Location: Vegetable Crops ResearchTitle: The USDA Cranberry Entomology Lab: Highlights from 2011-2017
Submitted to: North American Cranberry Research and Extension Workers Annual Meeting
Publication Type: Abstract Only
Publication Acceptance Date: 8/21/2017
Publication Date: 8/28/2017
Citation: Steffan, S. 2017. The USDA Cranberry Entomology Lab: Highlights from 2011-2017. North American Cranberry Research and Extension Workers Annual Meeting. Paper No. 2:2.
Technical Abstract: Biological, chemical, and cultural control methods have been investigated as part of the cranberry crop protection program pursued in the USDA Cranberry Entomology Laboratory. Surveys of native entomopathogenic nematodes in Wisconsin have produced a new bio-insecticide agent (Oscheius onirici subsp. wisconsinensis), which shows high virulence against flea beetles, cranberry fruitworm, and sparganothis fruitworm.
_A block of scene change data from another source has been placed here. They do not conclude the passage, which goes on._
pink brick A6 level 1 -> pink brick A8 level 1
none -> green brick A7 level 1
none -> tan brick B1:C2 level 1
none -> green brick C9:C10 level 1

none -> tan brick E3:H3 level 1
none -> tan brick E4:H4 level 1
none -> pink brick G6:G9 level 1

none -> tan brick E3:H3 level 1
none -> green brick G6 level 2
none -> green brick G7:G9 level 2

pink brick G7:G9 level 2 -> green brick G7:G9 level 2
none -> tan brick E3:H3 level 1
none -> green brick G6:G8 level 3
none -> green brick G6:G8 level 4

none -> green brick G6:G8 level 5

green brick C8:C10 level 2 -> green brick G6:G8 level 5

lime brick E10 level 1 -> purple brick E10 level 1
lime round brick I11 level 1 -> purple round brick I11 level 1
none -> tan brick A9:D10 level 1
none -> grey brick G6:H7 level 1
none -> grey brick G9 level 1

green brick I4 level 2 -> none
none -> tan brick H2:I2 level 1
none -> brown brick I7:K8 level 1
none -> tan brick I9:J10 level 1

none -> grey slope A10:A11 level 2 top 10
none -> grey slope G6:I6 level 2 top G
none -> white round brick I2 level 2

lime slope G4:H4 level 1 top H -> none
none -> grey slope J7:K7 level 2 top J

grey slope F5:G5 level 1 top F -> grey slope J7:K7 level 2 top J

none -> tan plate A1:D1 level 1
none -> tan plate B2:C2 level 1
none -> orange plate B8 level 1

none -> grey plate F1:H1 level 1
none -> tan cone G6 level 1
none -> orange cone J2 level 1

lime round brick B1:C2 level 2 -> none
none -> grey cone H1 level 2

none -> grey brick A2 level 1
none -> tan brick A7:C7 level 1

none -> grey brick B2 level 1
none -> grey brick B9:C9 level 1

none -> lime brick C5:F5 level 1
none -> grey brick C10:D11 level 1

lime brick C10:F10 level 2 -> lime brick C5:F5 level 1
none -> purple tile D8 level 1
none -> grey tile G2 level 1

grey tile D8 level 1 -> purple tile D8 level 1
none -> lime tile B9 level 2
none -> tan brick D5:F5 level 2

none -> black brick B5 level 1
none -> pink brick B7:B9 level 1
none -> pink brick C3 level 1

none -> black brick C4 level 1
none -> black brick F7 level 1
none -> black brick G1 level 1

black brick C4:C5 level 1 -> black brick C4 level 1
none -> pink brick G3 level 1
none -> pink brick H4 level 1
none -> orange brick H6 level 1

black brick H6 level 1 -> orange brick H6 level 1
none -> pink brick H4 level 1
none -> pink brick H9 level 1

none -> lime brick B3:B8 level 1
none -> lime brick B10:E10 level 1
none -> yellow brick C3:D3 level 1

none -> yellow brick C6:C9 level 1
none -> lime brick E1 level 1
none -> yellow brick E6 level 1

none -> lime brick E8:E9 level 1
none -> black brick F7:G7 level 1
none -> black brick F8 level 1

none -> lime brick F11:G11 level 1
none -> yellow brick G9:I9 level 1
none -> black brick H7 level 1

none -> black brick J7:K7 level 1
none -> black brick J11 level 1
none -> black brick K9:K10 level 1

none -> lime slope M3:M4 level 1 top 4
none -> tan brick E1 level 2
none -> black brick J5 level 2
Other biological control studies have examined spider densities in flooded vs. sprayed cranberry beds, showing that flooding conserves hyper-abundant beneficial arthropod populations, such as spiders and springtails. Flooding also appears to directly reduce populations of black-headed fireworm and sparganothis fruitworm, while having no negative impact on the harvestable crop. Investigations of temperature-mediated development of sparganothis and cranberry fruitworm larvae have provided key “spray windows,” allowing for greater precision in insecticide use. Other chemical control work has involved the deployment of a multi-species mating disruption (MD) program for cranberries. Early evidence suggested that black-headed fireworm and cranberry fruitworm mating can be significantly reduced using a paraffin emulsion carrier, and importantly, berry infestation rates can be reduced below that of insecticides alone. The mechanization of MD deployment has involved the creation of novel extrusion devices, which have been successfully mounted on drones as well as boom-arm sprayers. Protection of the cranberry crop requires conservation of cranberry pollinators, and recent studies of native bee species have revealed that fungicides indirectly compromise larval bee health by suppressing certain fungi within fermenting pollen-provisions. Ongoing work will investigate the nature and magnitude of fungicide impacts on bee-microbe symbioses.